Lula argumentou que não faz sentido logístico ou econômico que empresas de outros países, como a Alemanha, exportem veículos para a região a partir de suas matrizes, ignorando a vantagem competitiva do Brasil. “Poderia ser exportado daqui do Brasil, um lugar que tem 16 mil quilômetros de fronteira”, afirmou o presidente. Para viabilizar esse cenário, Lula destacou a necessidade de o governo “vender o nosso produto”, oferecendo facilidades e incentivos que tornem a operação atrativa. Na visão do presidente, se uma montadora americana, por exemplo, vender para a Bolívia a partir de suas fábricas no Brasil, o ganho de mercado é facilitado e o fluxo de caixa da empresa se mantém o mesmo, gerando empregos e divisas localmente.
Ironia tecnológica e o fantasma do tarifaço
Em tom de brincadeira, mas com forte carga simbólica, Lula aproveitou a reunião para ironizar o nível tecnológico dos Estados Unidos. Ao detalhar a compra de 880 vans para criar ambulatórios odontológicos itinerantes, o presidente explicou que o Sistema Único de Saúde (SUS) agora utiliza scanners e impressoras 3D para fabricar próteses dentárias no meio do mato, dispensando moldes tradicionais. “O que é uma coisa que, nem a dentadura do Trump é igual a essa”, disparou.
A menção ao líder norte-americano ocorre em um momento de alta tensão comercial. O governo dos EUA deve anunciar nesta quarta-feira (15) a aplicação ou não de uma nova tarifa de 25% sobre exportações brasileiras. A medida é baseada em uma investigação do Escritório do Representante Comercial dos Estados Unidos (USTR), que apura supostas práticas desleais relacionadas ao uso do Pix, desmatamento ilegal e regras de propriedade intelectual.
A avaliação interna do Planalto é de que há pouca possibilidade de reversão do “tarifaço”, visto que os negociadores norte-americanos tendem a ignorar os argumentos técnicos brasileiros.
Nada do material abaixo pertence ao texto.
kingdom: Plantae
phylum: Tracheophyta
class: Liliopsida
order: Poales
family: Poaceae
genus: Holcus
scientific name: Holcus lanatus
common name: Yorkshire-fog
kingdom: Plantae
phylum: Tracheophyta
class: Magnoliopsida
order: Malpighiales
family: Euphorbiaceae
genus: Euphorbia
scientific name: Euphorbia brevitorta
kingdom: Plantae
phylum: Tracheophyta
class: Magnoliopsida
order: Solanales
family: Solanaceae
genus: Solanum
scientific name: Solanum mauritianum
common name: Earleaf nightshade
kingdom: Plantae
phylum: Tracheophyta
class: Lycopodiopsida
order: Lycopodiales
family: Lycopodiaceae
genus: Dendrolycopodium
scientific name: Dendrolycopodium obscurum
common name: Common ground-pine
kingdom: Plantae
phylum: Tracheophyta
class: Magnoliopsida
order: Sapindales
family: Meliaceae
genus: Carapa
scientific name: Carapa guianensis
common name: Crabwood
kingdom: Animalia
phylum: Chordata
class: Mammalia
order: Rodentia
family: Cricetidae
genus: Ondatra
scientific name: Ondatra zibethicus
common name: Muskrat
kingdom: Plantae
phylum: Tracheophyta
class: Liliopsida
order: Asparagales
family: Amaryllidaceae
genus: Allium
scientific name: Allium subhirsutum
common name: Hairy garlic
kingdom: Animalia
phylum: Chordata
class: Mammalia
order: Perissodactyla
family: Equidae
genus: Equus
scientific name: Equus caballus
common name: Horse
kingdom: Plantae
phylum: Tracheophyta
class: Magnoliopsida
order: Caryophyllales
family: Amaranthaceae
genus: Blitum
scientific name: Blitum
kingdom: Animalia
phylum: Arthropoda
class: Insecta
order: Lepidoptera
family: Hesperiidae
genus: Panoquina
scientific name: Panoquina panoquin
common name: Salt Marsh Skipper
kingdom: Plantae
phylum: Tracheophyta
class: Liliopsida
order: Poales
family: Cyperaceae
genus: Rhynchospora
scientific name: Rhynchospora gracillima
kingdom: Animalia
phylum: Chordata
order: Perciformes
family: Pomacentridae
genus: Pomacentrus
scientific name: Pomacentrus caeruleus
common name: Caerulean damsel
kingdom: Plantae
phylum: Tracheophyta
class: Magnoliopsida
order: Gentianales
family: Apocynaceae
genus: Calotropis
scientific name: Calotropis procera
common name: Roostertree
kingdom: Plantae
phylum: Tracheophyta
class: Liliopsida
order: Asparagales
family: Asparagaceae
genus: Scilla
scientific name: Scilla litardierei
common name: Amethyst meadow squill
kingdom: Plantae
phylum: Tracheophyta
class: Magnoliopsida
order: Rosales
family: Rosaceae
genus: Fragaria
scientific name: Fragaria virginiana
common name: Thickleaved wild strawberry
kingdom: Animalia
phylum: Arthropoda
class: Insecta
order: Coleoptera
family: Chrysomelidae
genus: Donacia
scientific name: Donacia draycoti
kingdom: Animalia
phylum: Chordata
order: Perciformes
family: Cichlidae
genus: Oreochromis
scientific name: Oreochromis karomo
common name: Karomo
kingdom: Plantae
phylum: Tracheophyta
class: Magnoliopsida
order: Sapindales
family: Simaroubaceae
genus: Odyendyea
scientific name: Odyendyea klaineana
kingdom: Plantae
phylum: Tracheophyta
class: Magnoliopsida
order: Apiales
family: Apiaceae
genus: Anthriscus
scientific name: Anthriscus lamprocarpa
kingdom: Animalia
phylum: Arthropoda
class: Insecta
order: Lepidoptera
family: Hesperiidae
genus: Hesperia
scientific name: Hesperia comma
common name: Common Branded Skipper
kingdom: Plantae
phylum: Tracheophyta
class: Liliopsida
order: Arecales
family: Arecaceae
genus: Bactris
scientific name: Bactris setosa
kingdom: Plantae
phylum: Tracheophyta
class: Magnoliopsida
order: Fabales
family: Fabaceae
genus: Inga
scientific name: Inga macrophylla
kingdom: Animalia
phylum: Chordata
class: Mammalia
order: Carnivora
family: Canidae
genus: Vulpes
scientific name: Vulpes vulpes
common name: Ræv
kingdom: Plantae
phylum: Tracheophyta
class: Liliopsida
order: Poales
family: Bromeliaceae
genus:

A orientação de Lula, no entanto, é manter as negociações abertas até o último minuto. Somente após a decisão oficial ser anunciada é que o governo definirá sua resposta e eventuais medidas de retaliação ou adaptação.
O papel do Estado na mediação de crises
Além das pautas setoriais e geopolíticas, Lula utilizou o discurso para defender a presença ativa do poder público na resolução de problemas estruturais, criticando governos que se eximem de responsabilidades em momentos de dificuldade.
“Toda vez que tem uma crise, normalmente o governo costuma dizer: ‘Bom, não é comigo a crise, aqui tem um problema de vocês’”, afirmou Lula, exemplificando com situações de desastres climáticos. “Tem uma enchente no Rio e o governo fala: ‘Não é comigo, é com Deus, ninguém mandou chover demais’. Tem uma seca: ‘Não é comigo, é com Deus, ninguém mandou fazer seca demais’”.
Para o presidente, a omissão estatal é inaceitável. “Se o governo só existe para dizer ‘não é comigo’, para quê governo?”, questionou. Lula concluiu reforçando que a função primordial do Executivo é liderar a busca por soluções, convocando os setores envolvidos para discutir a crise e, a partir do diálogo, construir caminhos viáveis para superá-la, reafirmando o papel do Estado como indutor e mediador do desenvolvimento nacional.